Saved data entries:
- - - - -

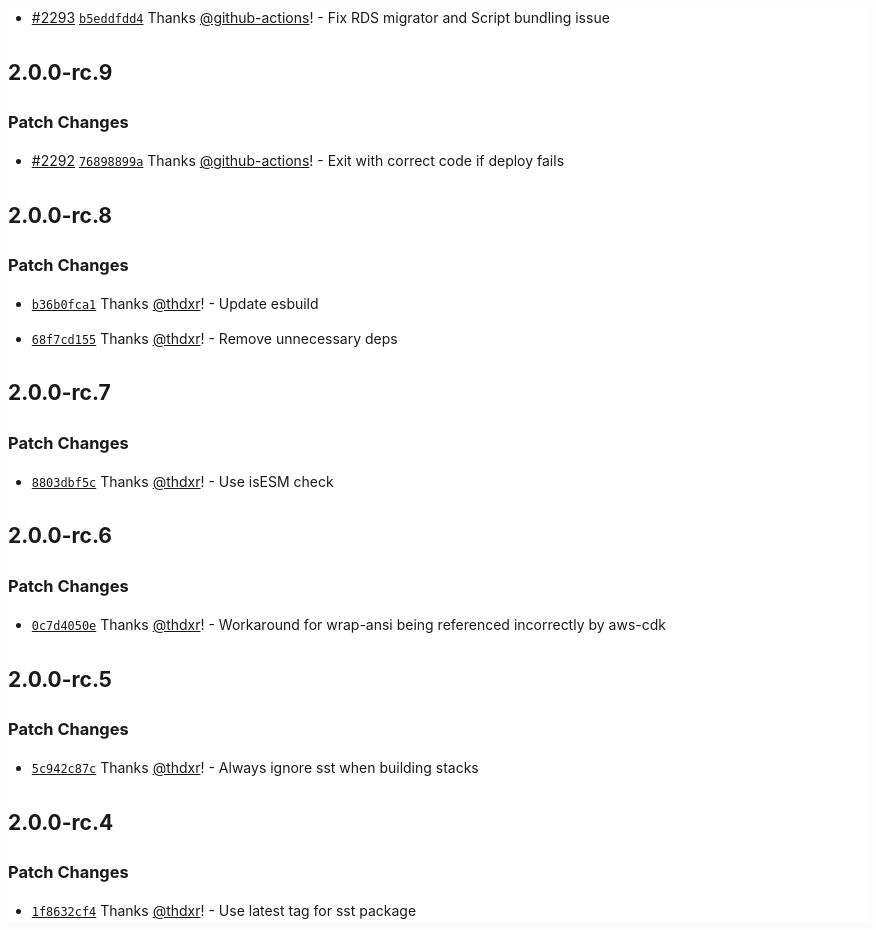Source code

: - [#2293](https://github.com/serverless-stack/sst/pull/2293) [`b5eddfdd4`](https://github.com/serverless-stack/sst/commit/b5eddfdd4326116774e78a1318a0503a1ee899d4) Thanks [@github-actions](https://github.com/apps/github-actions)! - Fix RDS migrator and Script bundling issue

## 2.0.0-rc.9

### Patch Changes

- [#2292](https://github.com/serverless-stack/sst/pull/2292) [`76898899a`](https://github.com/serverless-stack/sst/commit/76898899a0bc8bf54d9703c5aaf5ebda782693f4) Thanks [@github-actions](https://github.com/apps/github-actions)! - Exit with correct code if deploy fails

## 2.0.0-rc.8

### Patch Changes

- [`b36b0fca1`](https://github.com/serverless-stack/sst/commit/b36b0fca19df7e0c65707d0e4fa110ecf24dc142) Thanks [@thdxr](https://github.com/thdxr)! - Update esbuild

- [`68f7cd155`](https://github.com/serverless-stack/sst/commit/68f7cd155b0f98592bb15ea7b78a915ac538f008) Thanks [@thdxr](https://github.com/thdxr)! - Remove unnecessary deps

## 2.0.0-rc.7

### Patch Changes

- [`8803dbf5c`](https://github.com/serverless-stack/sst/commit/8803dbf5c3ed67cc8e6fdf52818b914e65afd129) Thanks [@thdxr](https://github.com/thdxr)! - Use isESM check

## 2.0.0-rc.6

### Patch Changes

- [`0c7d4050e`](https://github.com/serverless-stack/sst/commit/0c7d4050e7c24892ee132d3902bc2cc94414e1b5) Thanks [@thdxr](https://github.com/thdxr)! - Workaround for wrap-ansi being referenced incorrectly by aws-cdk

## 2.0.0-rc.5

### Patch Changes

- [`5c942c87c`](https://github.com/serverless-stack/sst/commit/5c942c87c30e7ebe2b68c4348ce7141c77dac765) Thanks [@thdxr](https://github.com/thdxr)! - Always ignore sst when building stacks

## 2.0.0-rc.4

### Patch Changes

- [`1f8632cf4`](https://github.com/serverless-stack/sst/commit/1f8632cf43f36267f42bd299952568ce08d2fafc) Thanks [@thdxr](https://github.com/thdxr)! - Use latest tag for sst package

- - - - -

> Work request: Looking over the records, find each line with the word "apps" and copy it.

> Answer to the problem:
: - [#2293](https://github.com/serverless-stack/sst/pull/2293) [`b5eddfdd4`](https://github.com/serverless-stack/sst/commit/b5eddfdd4326116774e78a1318a0503a1ee899d4) Thanks [@github-actions](https://github.com/apps/github-actions)! - Fix RDS migrator and Script bundling issue
- [#2292](https://github.com/serverless-stack/sst/pull/2292) [`76898899a`](https://github.com/serverless-stack/sst/commit/76898899a0bc8bf54d9703c5aaf5ebda782693f4) Thanks [@github-actions](https://github.com/apps/github-actions)! - Exit with correct code if deploy fails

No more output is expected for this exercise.